En Afrique de l'est, on kidnappe des touristes, mais surtout des habitants

Les enlèvements de touristes sont une plaie dans l’Est africain et la région des Grands Lacs. Ils ont même contraint certains parcs nationaux à la fermeture. Mais si ces actes font grand bruit dans la presse occidentale, on parle moins des enlèvements visant d'abord les populations locales.

Des touristes dans le parc national de Murchinson Falls (Ouganda), en mars 2018. (Photo d\'illustration)
Des touristes dans le parc national de Murchinson Falls (Ouganda), en mars 2018. (Photo d'illustration) (ANTOINE LORGNIER / ONLY WORLD)

Le 2 avril 2019, dans le parc national Queen Elizabeth, en Ouganda, quatre hommes armés ont tendu une embuscade à un mini bus transportant des touristes. Une Américaine de 35 ans et son chauffeur ont été pris en otage et une rançon de 500 000 dollars a été réclamée.
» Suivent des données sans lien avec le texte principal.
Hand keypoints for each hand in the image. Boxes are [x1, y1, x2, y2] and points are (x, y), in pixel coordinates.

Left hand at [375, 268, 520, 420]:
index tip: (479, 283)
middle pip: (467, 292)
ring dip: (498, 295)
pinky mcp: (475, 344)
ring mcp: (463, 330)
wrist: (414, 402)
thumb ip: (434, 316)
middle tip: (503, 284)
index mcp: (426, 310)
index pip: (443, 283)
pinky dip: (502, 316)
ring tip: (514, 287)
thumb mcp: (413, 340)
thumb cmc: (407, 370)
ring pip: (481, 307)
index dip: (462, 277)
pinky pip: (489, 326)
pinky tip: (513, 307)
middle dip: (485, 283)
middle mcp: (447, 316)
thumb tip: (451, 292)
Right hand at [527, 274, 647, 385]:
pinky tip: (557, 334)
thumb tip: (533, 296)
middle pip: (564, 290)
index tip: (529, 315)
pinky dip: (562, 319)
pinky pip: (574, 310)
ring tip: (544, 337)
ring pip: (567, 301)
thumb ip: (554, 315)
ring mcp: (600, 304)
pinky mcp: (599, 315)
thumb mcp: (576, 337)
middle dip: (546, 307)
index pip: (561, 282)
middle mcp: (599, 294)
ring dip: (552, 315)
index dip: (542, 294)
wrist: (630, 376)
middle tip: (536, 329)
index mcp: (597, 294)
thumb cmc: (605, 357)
Ouganda, RDC, Kenya, aucun de ces pays n’y échappe. Certains cumulent attaques terroristes, enlèvements crapuleux et opérations de braconnage. Ainsi, le parc national des Virunga (PNVI) dans le Nord-Kivu en RDC a été interdit aux touristes pendant plus de neuf mois. En mai 2018, trois personnes dont deux touristes y ont été enlevées. Un ranger a trouvé la mort lors de l’attaque.

En un peu plus de deux mois, le parc national a affiché un bilan dramatique : deux militaires, un civil, cinq gardes et un chauffeur ont été tués lors de diverses attaques d'hommes armés non identifiés. En 20 ans, 176 personnes y ont été tuées. Emmanuel de Mérode, son directeur, a lui-même survécu à une attaque en 2014.

L'abri de la forêt

De l’autre côté de la frontière, à l’est, on trouve l’Ouganda et le parc national Queen Elizabeth. La porosité des frontières et les forêts impénétrables favorisent les coups de main et la fuite, dans cette région instable qui pullule de groupes armés.

Le Kyambura lodge dans le parc national Queen Elizabeth en Ouganda.
Le Kyambura lodge dans le parc national Queen Elizabeth en Ouganda. (ANTOINE LORGNIER / ONLY WORLD)


C'est en Ouganda justement, le 1er mars 1999, que 14 touristes occidentaux séjournant dans le parc animalier de Bwindi sont enlevés par une centaine de rebelles hutus rwandais. Le parc est, lui aussi, proche de la frontière avec la RDC. L’enlèvement est, cette fois, politique, les rebelles accusant Américains et Britanniques de soutenir la minorité tutsie au Rwanda. Le rapt se passe mal. Huit otages sont tués : quatre Britanniques, deux Américains et deux Néo-Zélandais. Les six autres otages sont finalement libérés.

Le Kenya avec ses parcs animaliers et ses sites côtiers attirent les touristes et avec cette double destination les risques d’enlèvement sont plus élevés. Ainsi en 2013, il y a eu environ 74 enlèvements avec demande de rançon. Souvent les étrangers sont enlevés à proximité des frontières.

D'abord les femmes et les enfants

Mais ne nous y trompons pas, les premières victimes de ces prises d’otages sont avant tout les populations locales. En 2018, les évêques ougandais s’alarmaient de l’augmentation du nombre d’enlèvements. 42 cas pour les quatre premiers mois de l’année. "Les victimes sont majoritairement des femmes et des enfants et le versement de la rançon par les familles ne garantit pas toujours leur retour", écrivait le journal La Croix.

En RDC, dans le Nord-Kivu, on enlève des enfants, mais également des prêtres. En particulier lorsqu’ils s’engagent dans le champ politique et social. Quand l’église réclame "le respect des valeurs comme la justice, la paix et la réconciliation", les bandes armées ne tardent pas à réagir et kidnappent des religieux.

Même si ces actions sont globalement crapuleuses, elles peuvent avoir un effet direct sur l'économie, en faisant fuir les touristes. Un aspect qui inquiète les autorités kényanes.